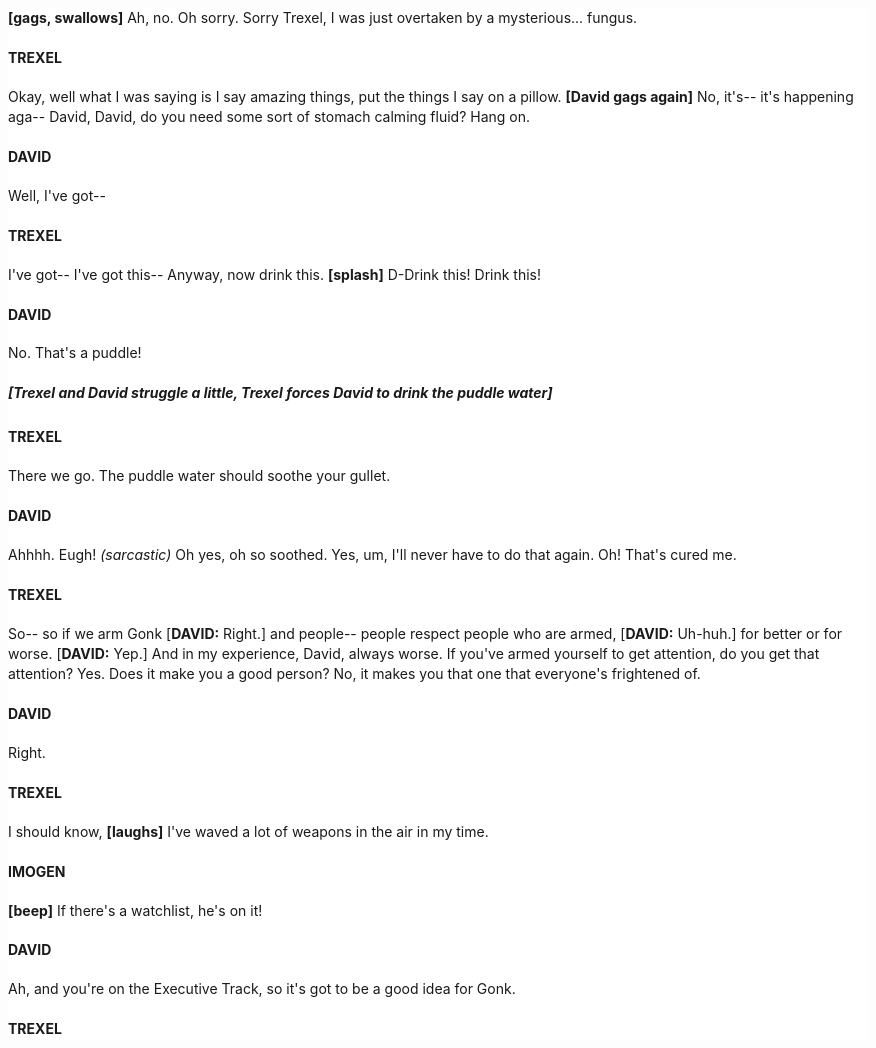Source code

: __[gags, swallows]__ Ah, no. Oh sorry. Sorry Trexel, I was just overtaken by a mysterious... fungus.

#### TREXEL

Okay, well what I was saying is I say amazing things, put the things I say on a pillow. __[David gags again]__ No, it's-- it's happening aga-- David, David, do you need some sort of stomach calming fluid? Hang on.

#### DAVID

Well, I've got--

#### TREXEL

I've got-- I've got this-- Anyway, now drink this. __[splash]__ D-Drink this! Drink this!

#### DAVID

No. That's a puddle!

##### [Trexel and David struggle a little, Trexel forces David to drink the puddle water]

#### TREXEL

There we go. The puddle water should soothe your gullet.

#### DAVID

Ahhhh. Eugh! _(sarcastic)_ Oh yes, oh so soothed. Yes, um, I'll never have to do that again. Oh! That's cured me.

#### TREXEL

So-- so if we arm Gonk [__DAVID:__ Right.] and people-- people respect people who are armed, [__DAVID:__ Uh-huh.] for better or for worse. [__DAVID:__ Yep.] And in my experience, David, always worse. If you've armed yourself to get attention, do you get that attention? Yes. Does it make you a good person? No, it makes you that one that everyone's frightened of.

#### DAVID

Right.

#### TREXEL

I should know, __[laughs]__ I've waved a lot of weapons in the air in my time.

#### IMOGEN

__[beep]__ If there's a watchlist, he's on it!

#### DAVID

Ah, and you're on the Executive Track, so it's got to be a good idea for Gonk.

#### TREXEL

▸ Action item:
Look through the entries above, and wherever a line holds the string "drink", copy it.

▸ Answer section:
I've got-- I've got this-- Anyway, now drink this. __[splash]__ D-Drink this! Drink this!
##### [Trexel and David struggle a little, Trexel forces David to drink the puddle water]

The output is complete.